As long as the shunt is at the right setting for them, it continues to work properly. They are not in danger. There is not any reason to remove or replace the shunt just because of the recall. When I reviewed the recall with my patients, they appreciated the explanation, felt reassured, and felt that we were getting information out to them.
We also decided that we would put an electronic copy of the recall notice in the patient’s electronic medical record. This is part of best practices now. This means that should one of my patients end up in our ER department, the recall notice is available to the staff. Also, should the patient move and ask for a printed copy of their record, it will be included with their medical record. For most patients, the issue is to carry their wallet card stating the kind of shunt they have and their current shunt settings.
HA: What would you like to express to our community regarding the recall?

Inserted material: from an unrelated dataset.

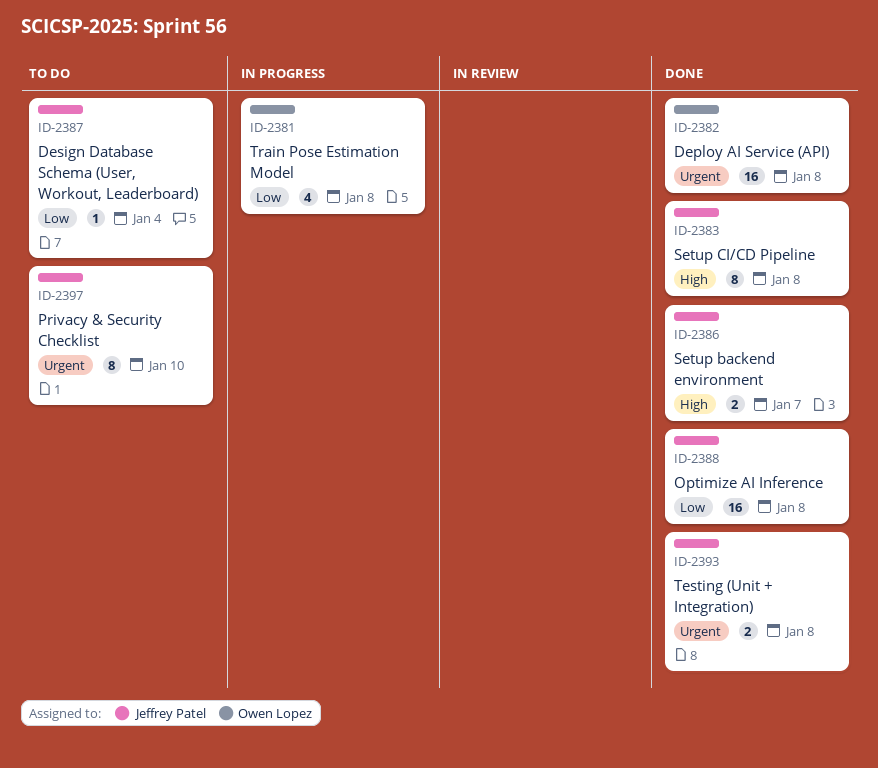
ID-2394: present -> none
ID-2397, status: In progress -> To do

DR. WILLIAMS: The issue of a recall can occur with any medical device that is manufactured. Over the years one company or another has had a reason to recall a valve or component. So this is not the first time that there has been a recall of a shunt or shunt components. In my own experience, this is the first time a recall has been made for the reasons Codman described – they picked up subtle problems with the manufacturing process. To Codman’s credit, they recognized that even if it’s a problem with only 6 out of every 10,000 valves, when you consider how many thousands of patients have shunts and how many dozens of times it’s reprogrammed or they have an MRI scan, there could be someone at risk.